Bei einem am Freitagabend in München angekommenen Flug aus Kapstadt wurden laut bayerischem Gesundheitsministerium zwei Menschen positiv auf das Coronavirus getestet. Am Samstagabend gaben die Behörden bekannt, dass es sich in beiden Fällen um die sogenannte Omikron-Variante handelt. Die Betroffenen hätten selbst vorausschauend eine Untersuchung veranlasst, nachdem sie aus den Medien von der Gefahr erfahren hätten. Das Frankfurter Gesundheitsamt erwartet nach eigenen Angaben am Montag genaue Ergebnisse zu einem Verdachtsfall in Hessen. Die Virologin Sandra Ciesek habe in dem Fall des Reiserückkehrers aus Südafrika mehrere typische Merkmale der Virusvariante ermittelt, teilte die Behörde am Samstag mit. Nun stünden noch die Resultate der vollständigen Sequenzierung aus. Das Gesundheitsamt stehe in direktem Kontakt zu der Person, die sich in Isolation befinde. Es seien vor Ort alle nötigen Maßnahmen getroffen worden, um schnell zu klären, wer infiziert sei und wer in Quarantäne müsse.

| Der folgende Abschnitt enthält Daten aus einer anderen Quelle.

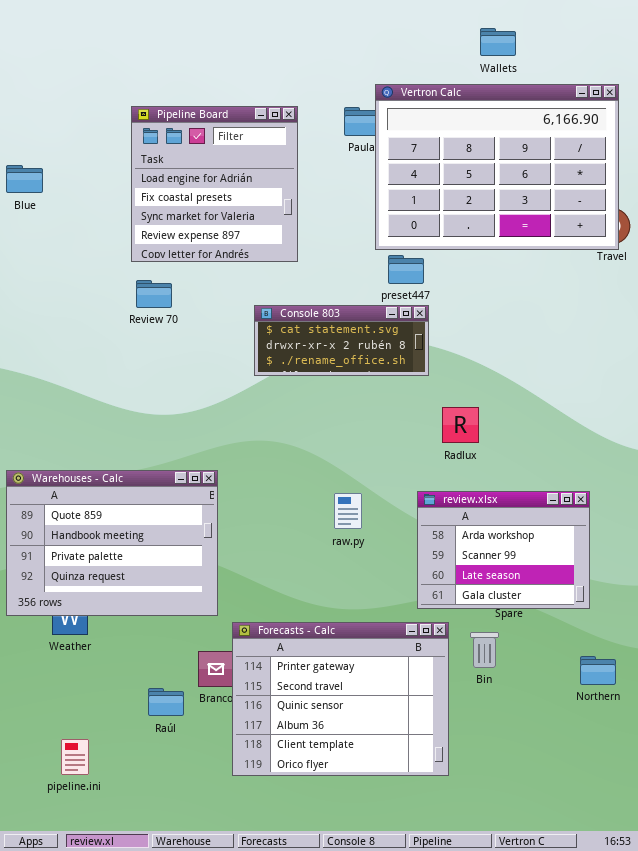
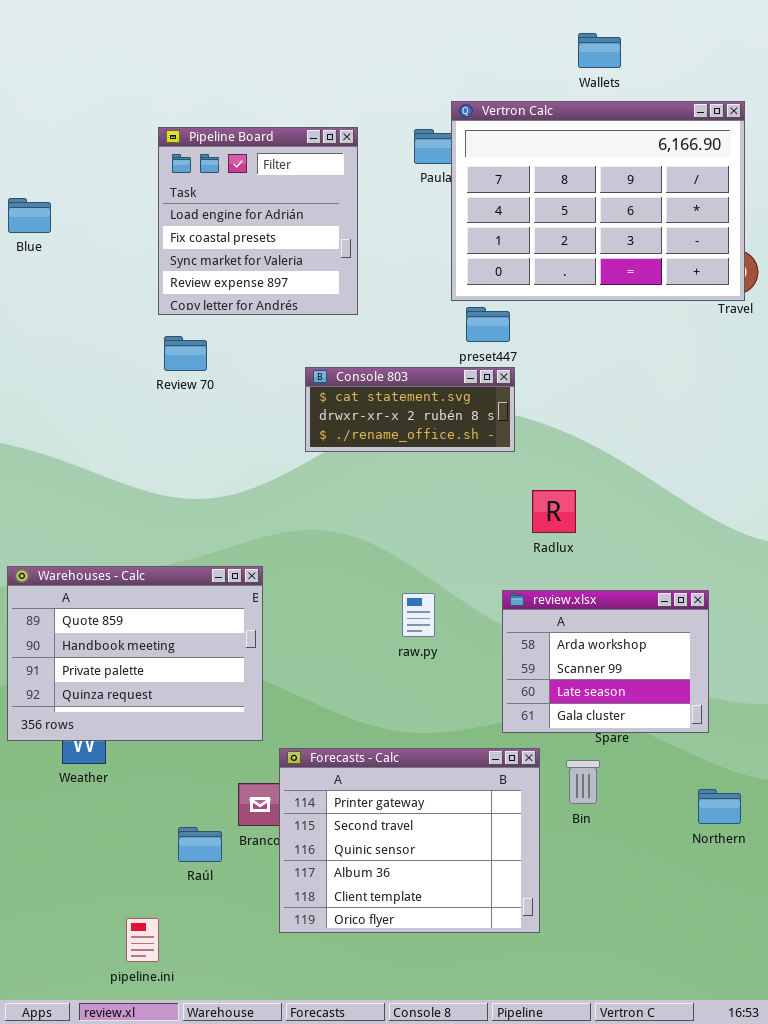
pipeline.ini: [61,739,89,775] -> [126,918,159,962], moved

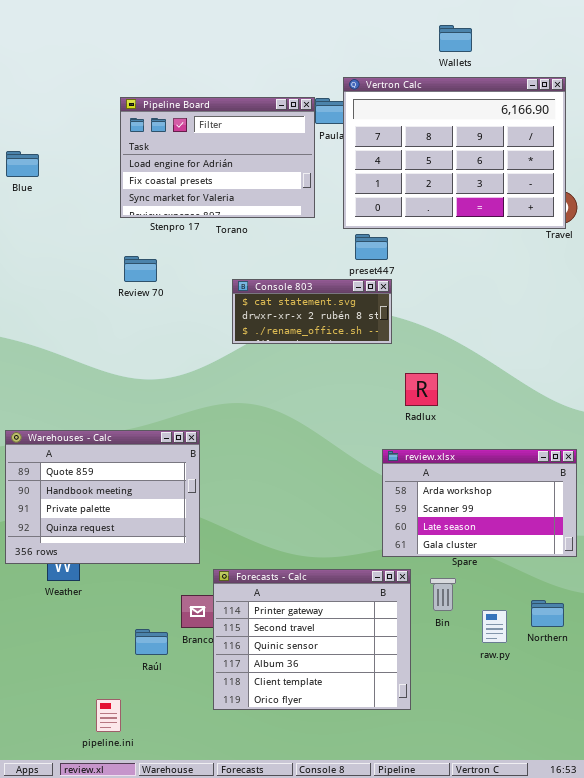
Pipeline Board: [158,127,358,315] -> [120,97,315,218], resized
review.xlsx: [502,590,709,733] -> [382,449,577,557], resized
raw.py: [402,593,435,637] -> [482,610,507,643], moved

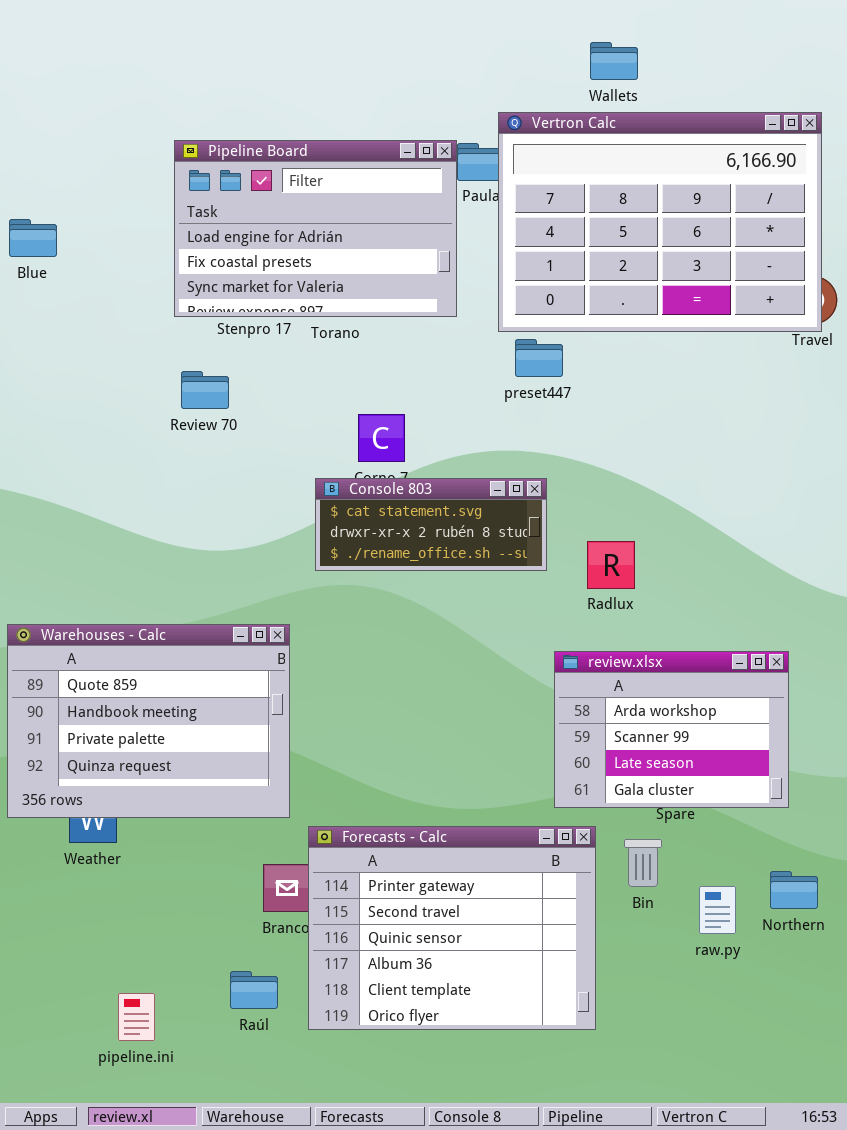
Wallets: [439,25,472,52] -> [590,42,638,80], moved
Console 803: [232,279,392,344] -> [315,478,547,571], moved
review.xlsx: [382,449,577,557] -> [554,651,789,808], resized
Raúl: [135,629,168,655] -> [230,971,278,1009], moved
pipeline.ini: [96,699,121,732] -> [118,993,155,1041], moved

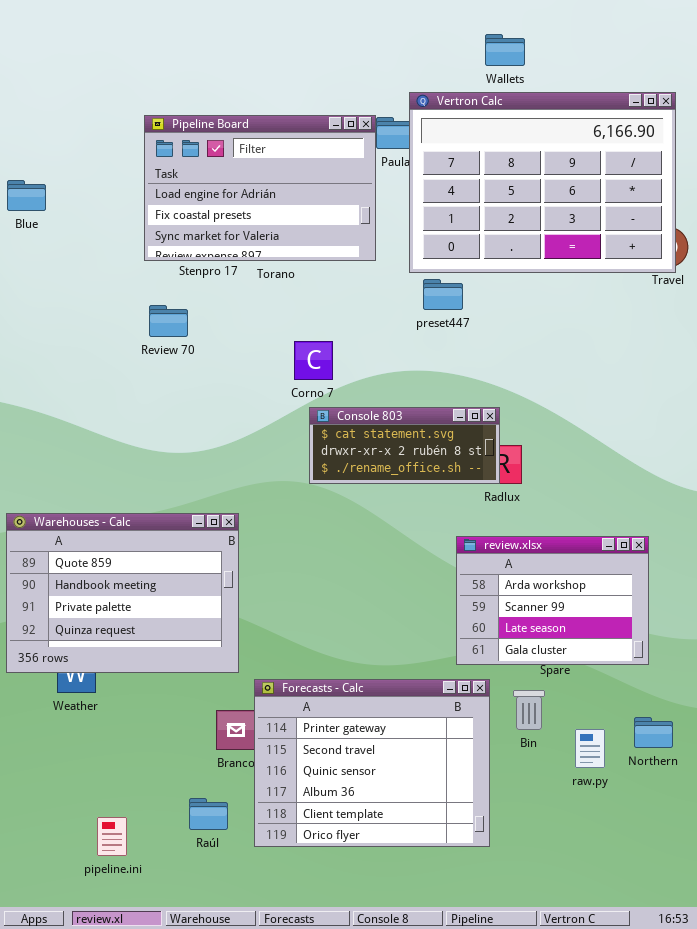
Console 803: [315,478,547,571] -> [309,407,500,484], moved

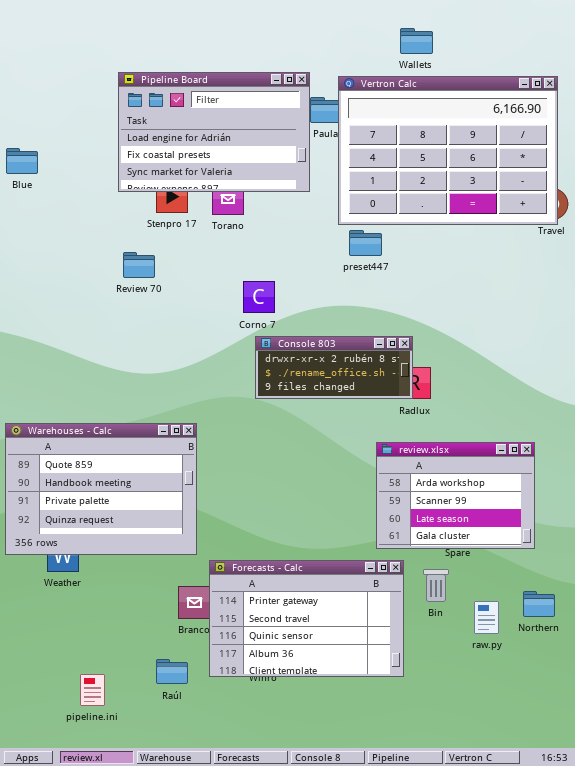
Pipeline Board: [144,115,376,261] -> [118,72,310,192], moved
Console 803: [309,407,500,484] -> [255,336,413,399], scrolled down 1 row
Forecasts - Calc: [254,679,490,847] -> [209,560,404,677], resized

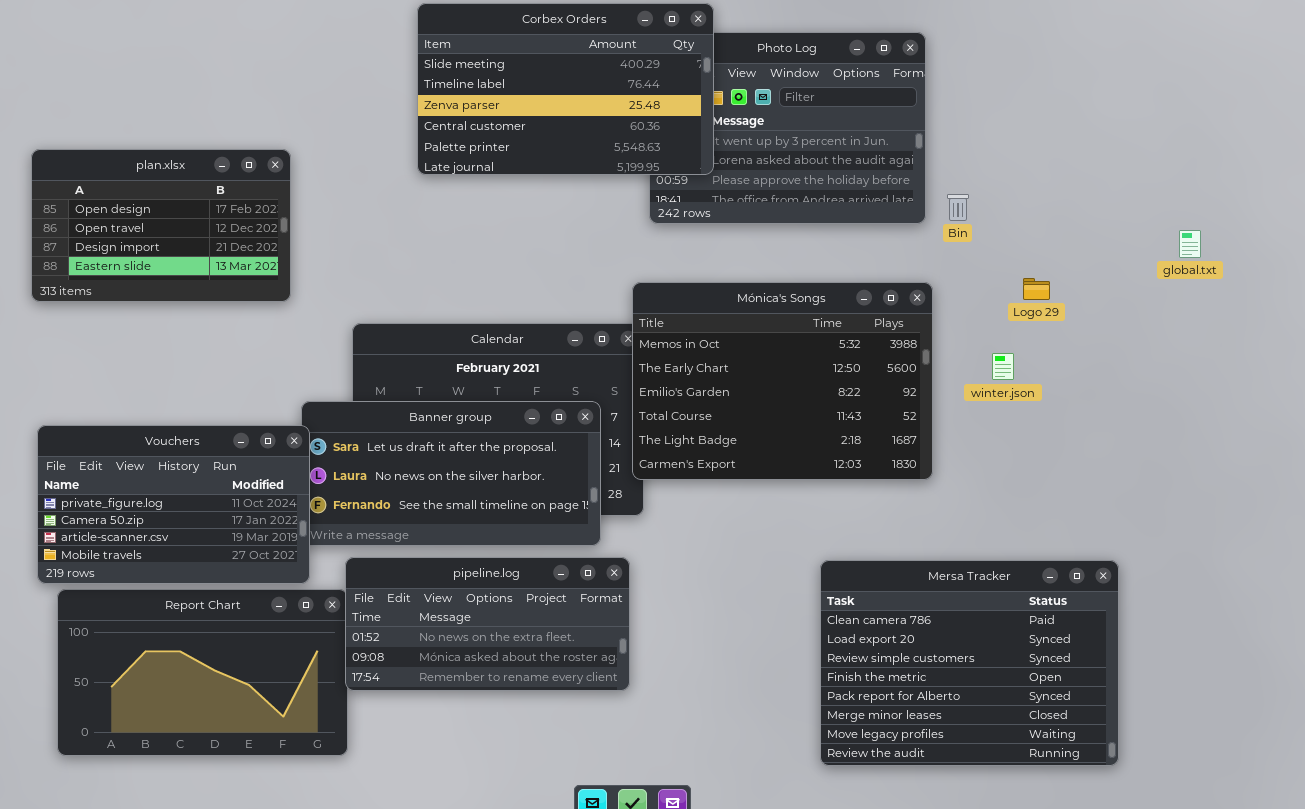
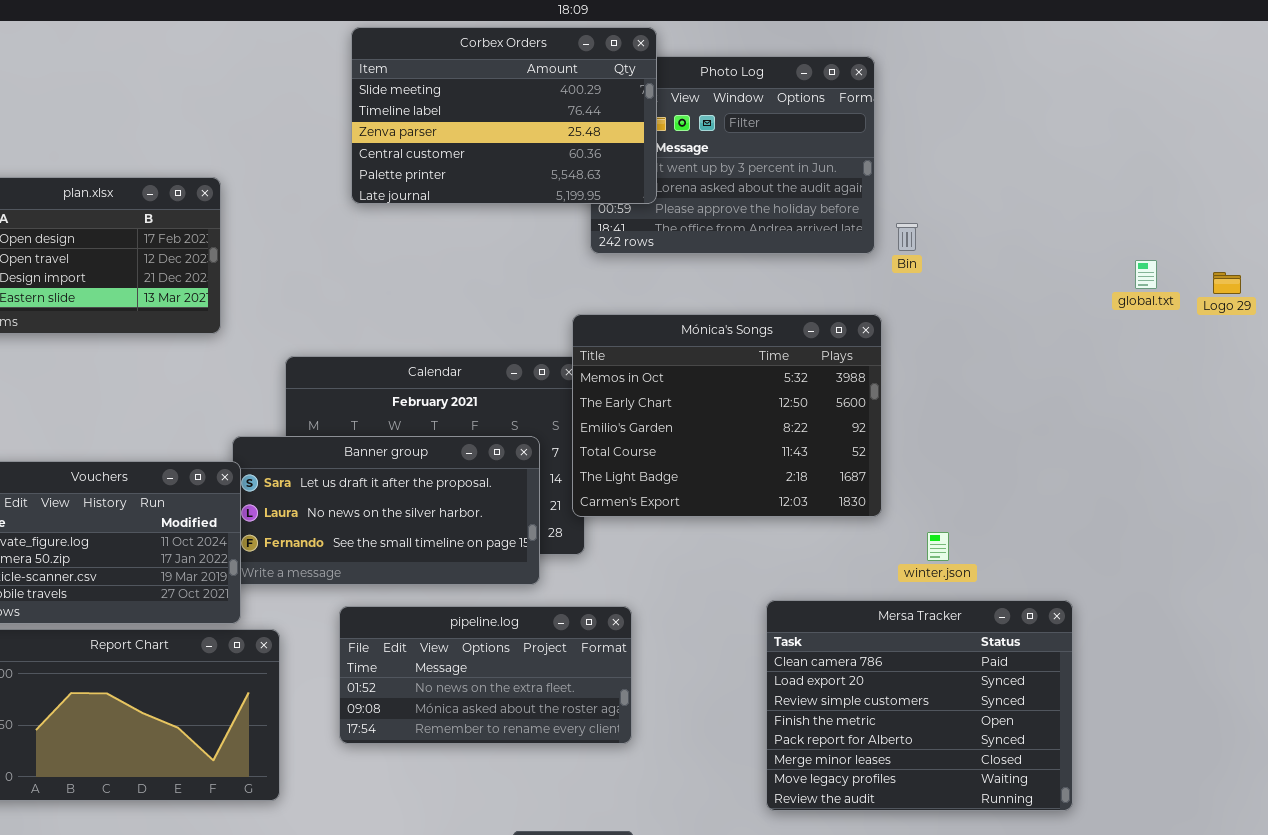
Logo 29: [1023,278,1050,300] -> [1213,272,1241,294], moved
winter.json: [992,353,1014,380] -> [927,532,949,561], moved
pipeline.log: [345,557,630,691] -> [339,606,632,744], moved

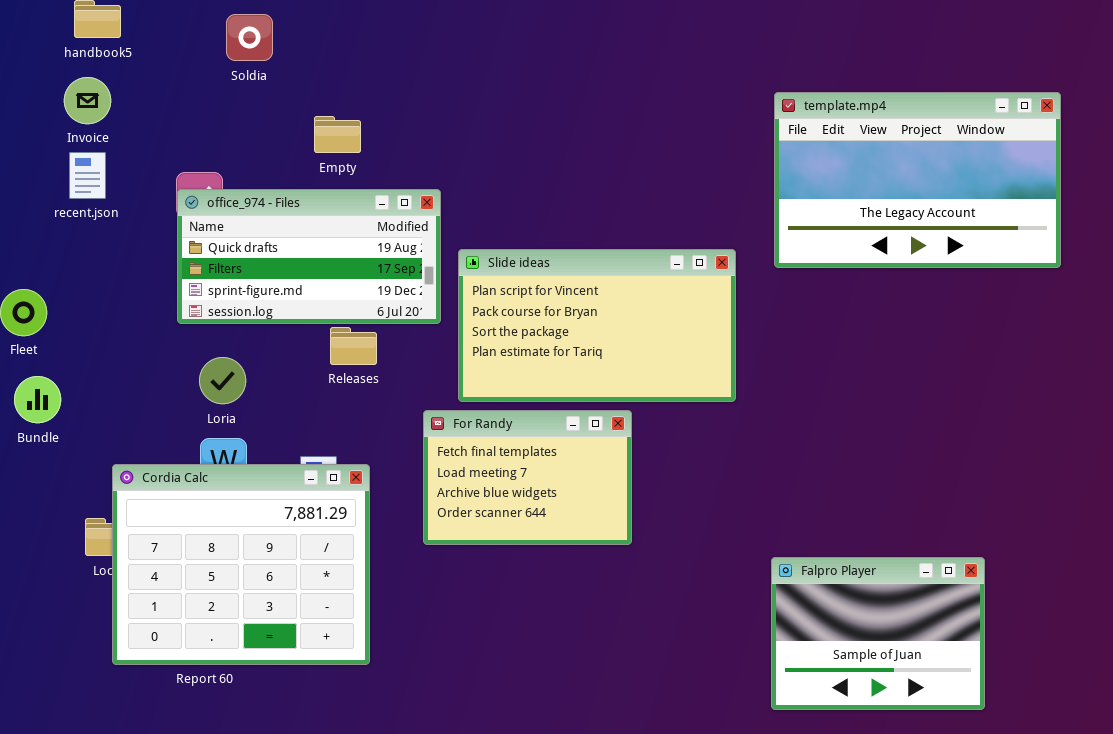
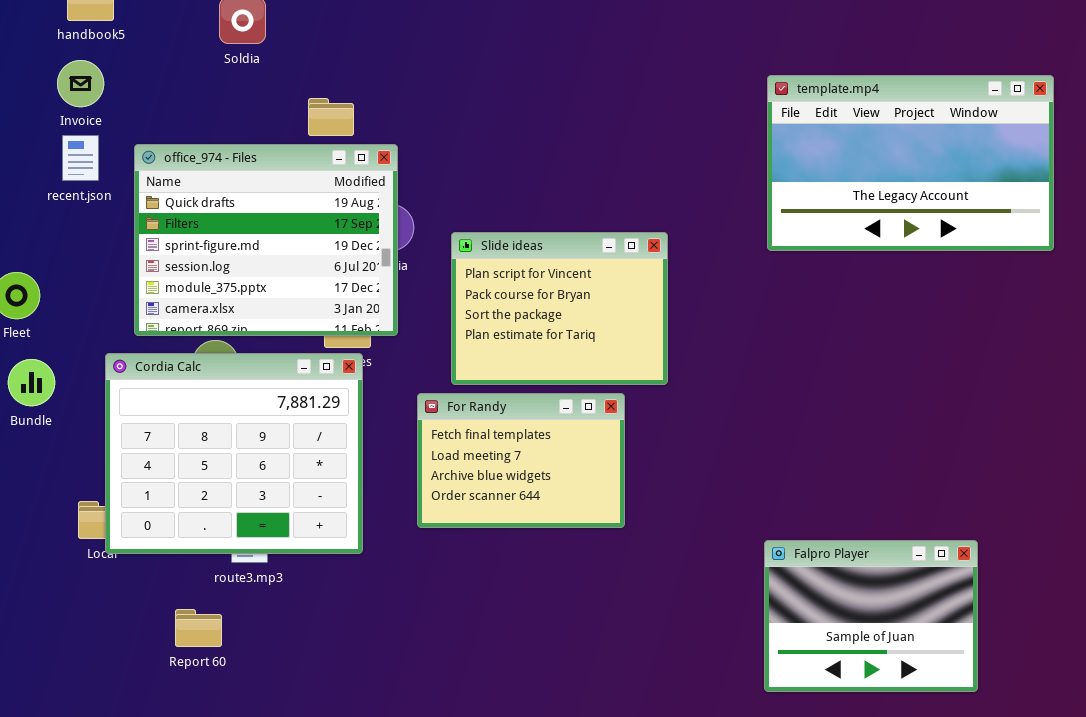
office_974 - Files: [177,189,441,324] -> [134,144,398,336], moved, resized
Slide ideas: [458,249,736,402] -> [451,232,668,385], resized
Cordia Calc: [112,464,370,665] -> [105,353,363,554], moved

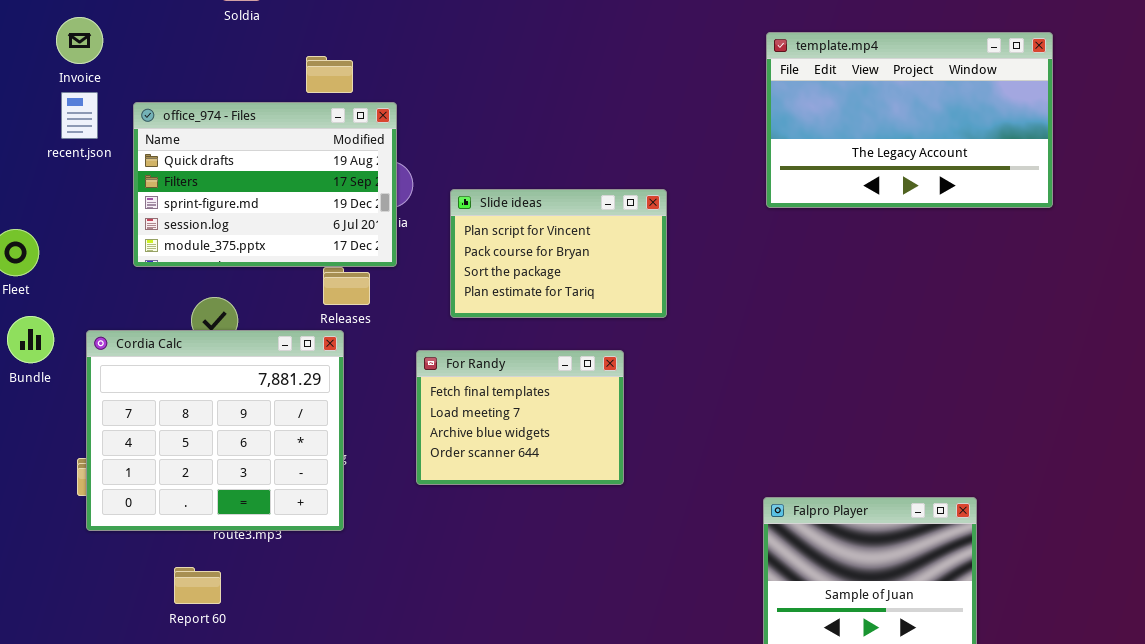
office_974 - Files: [134,144,398,336] -> [133,102,397,267], resized
Slide ideas: [451,232,668,385] -> [450,189,667,318], resized
Cordia Calc: [105,353,363,554] -> [86,330,344,531], moved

Zwei Fälle der Omikron-Variante, die miteinander in Zusammenhang stehen, wurden zudem in Großbritannien entdeckt. Die Regierung will nun die Einreisebedingungen verschärfen. Alle Einreisenden müssten zwei Tage nach ihrer Ankunft in Großbritannien einen PCR-Test machen und sich bis zur Vorlage des Ergebnisses isolieren, sagte der britische Premierminister Boris Johnson am Samstag bei einer kurzfristig anberaumten Pressekonferenz.

Wegen der Variante stuft unterdessen die Bundesregierung Südafrika, Namibia, Simbabwe, Botsuana, Mosambik, Eswatini, Malawi und Lesotho ab Sonntag, 0 Uhr, als Virusvariantengebiete ein, wie das RKI mitteilte. Fluggesellschaften dürfen damit im Wesentlichen nur noch deutsche Staatsbürger oder in Deutschland lebende Personen von dort nach Deutschland befördern. Für Einreisende gilt eine zweiwöchige Quarantänepflicht – auch für Geimpfte und Genesene.

Leopoldina fordert strikte Kontaktreduzierung

Die Nationale Akademie der Wissenschaften Leopoldina forderte eine rasche und deutliche Reduzierung der Kontakte – auch bei Genesenen und Geimpften.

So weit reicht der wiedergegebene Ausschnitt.